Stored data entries
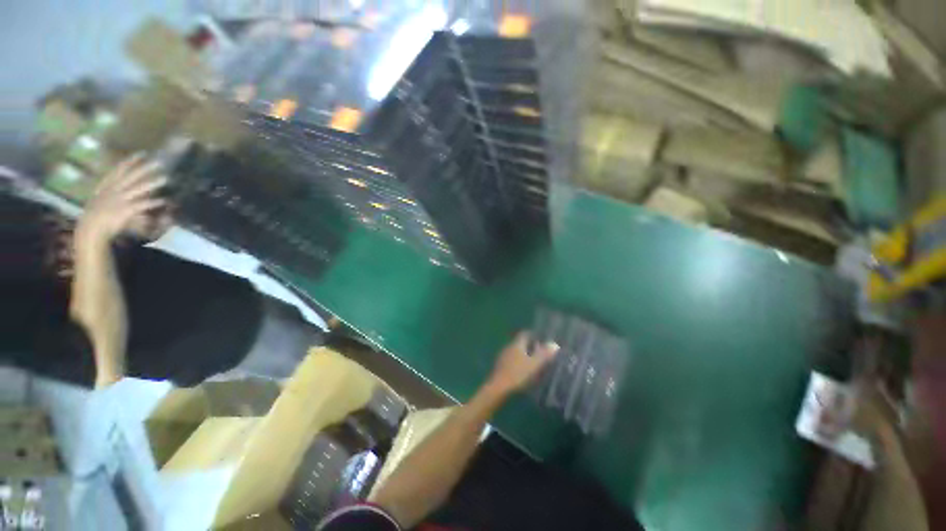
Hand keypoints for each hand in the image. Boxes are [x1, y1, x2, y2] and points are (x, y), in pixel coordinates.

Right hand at [76, 154, 169, 244]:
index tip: (142, 153)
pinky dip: (152, 202)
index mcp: (106, 186)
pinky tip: (163, 200)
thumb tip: (125, 193)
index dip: (131, 161)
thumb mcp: (102, 203)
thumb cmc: (95, 217)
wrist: (89, 229)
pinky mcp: (124, 210)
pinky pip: (141, 205)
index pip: (119, 169)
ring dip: (153, 183)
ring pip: (139, 188)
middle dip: (145, 168)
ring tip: (166, 178)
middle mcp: (113, 190)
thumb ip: (113, 196)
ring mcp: (119, 199)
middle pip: (131, 176)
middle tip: (159, 162)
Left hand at [486, 332, 558, 396]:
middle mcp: (508, 347)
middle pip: (520, 342)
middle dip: (530, 346)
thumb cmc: (517, 374)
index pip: (525, 334)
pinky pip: (512, 360)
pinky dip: (519, 363)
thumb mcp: (534, 365)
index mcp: (516, 344)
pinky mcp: (500, 366)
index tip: (542, 339)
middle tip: (541, 353)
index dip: (533, 335)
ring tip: (534, 363)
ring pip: (516, 352)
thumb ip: (544, 354)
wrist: (498, 388)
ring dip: (524, 355)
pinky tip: (523, 372)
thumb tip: (554, 344)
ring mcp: (503, 356)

WORK TO COMPLETE: Could you return the lines in the entries above that contain "ring"?

ANSWER FOR THE TASK:
ring dip: (153, 183)
ring pip: (139, 188)
ring tip: (166, 178)
ring mcp: (119, 199)
ring tip: (534, 363)
ring pip: (516, 352)
ring dip: (524, 355)
ring mcp: (503, 356)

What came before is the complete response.